- Joined
- Jul 12, 2004
- Messages
- 5,585
- Reaction score
- 5,301
For a young patient with normal vitals and a complaint of abdominal pain going to a busy ER I don't know that I would consider 6.5 hour wait unreasonable. Is it long--yes. Is it a bummer for the patient--yes. Is it ideal--no. But is this probably the norm at many hospitals in the country right now? Does the OIG think anybody with verbalized "10 out of 10" pain needs to come back immediately? A very large number of ER patients describe their pain as "10 out of 10" when asked at triage which then gets faithfully documented (even people with stubbed toes, tension headaches, superficial lacerations, etc.)
Again I am aware that YOU personally do not necessarily agree with the decisions of CMS and the OIG in these cases, but I'm just trying to understand by asking you an EMTALA expert what are the realistic solutions to these potential EMTALA pitfalls.
I'm just guessing...but I don't think the OIG really cares about the ultimate reality of implementing emergency medicine. Basically if I were the OIG and you were defending this case, I would look at you and say "i think it's unreasonable for this patient to wait 6 hours for an MSE." And you would say all those things above and I would say "I'm sorry, you violated the law." And fine you. As the OIG I don't really care about your hospital's troubles getting nursing staff, or whether you have available space, or whether people called out sick that day, or whether over the past few years other regional ER's have closed which has massively increased your volume, or whether you have efficient hospital processes for drawing blood, or anything of the sort. I don't think the OIG would have cited the hospital if the MSE started 15 minutes after arrival. 6 hours is a long time.
You might respond and say "every single ER in the nation commits an EMTALA violation every single day on multiple patients" and I would say "as the OIG I investigate every single EMTALA claim". I would have a straight face and you would be pissed off and that's it.

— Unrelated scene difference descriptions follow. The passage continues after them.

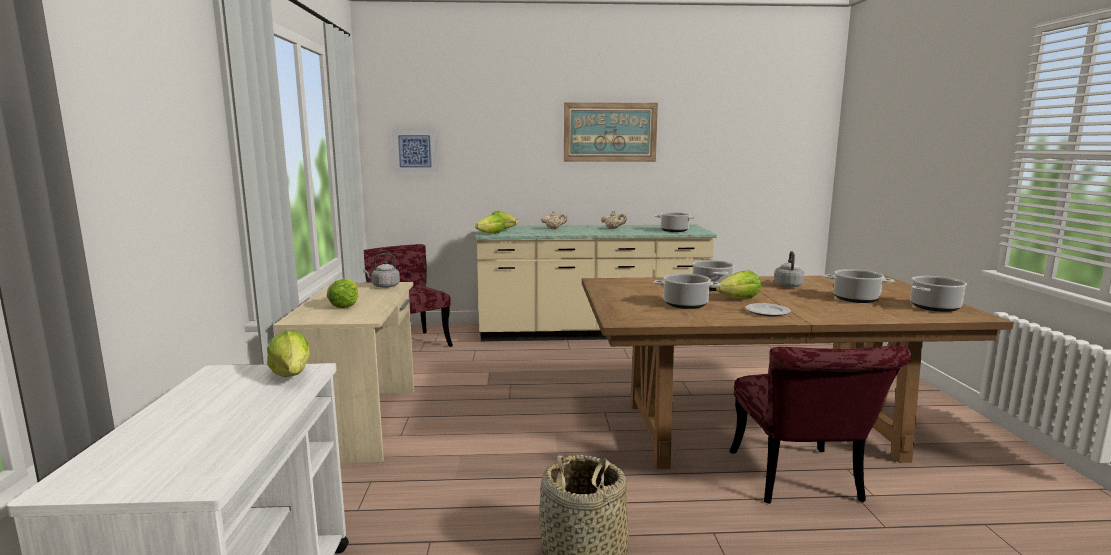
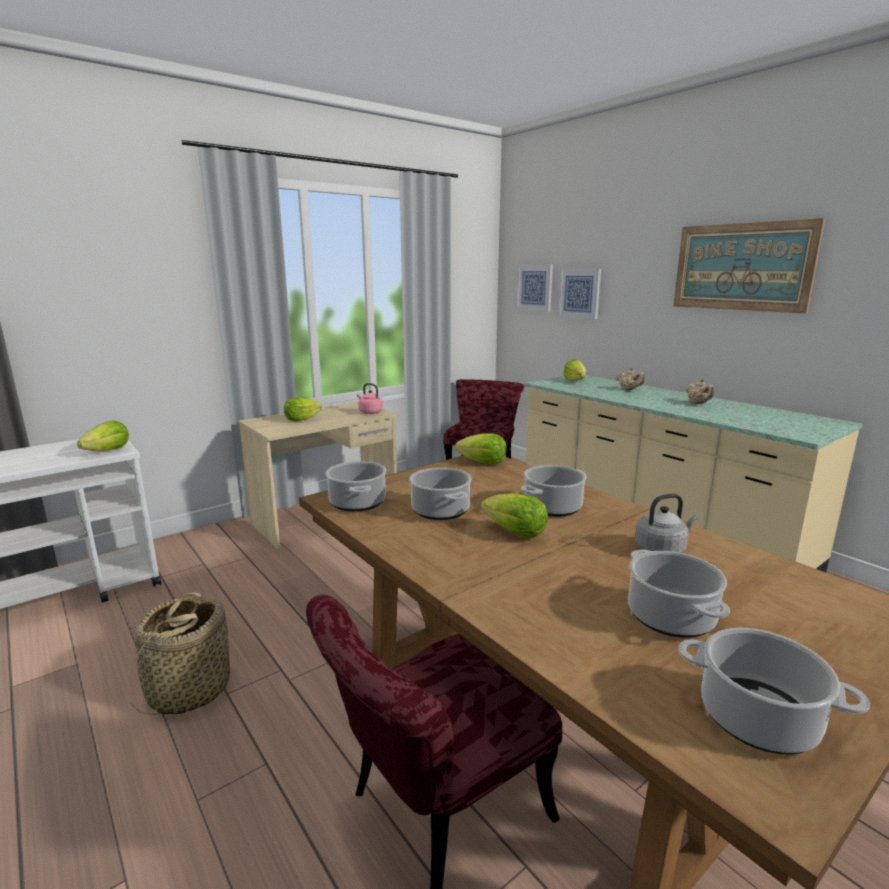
camera: 55 degrees right, 5 degrees up
(384, 286) = (369, 412): grey kettle -> pink kettle
(470, 154) = (579, 293): none -> picture
(491, 234) = (545, 383): lettuce -> lettuce (483, 463)
(674, 230) = (769, 424): cooking pot -> cooking pot (357, 503)
(767, 312) = (468, 560): plate -> none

Now...in reality...what I would suggest is that your hospital ER come up with a policy to START an MSE on everyone fairly quickly of arriving to the ER. If that guy with the ruptured appy was seen by a doc or PA within 30-45 minutes of arriving and had labs and a CT ordered, and was put back in the waiting room, then it probably wouldn't be an EMTALA violation. Maybe his entire workup is completed while in the waiting room. That I don't think is an EMTALA violation. But it sounds like the dude just sat there for 6 hours in severe pain. I'm not surprised by the result of that investigation.
EDIT: Roybash I'm not trying to give you a hard time. But this is how I imagine the conversation going.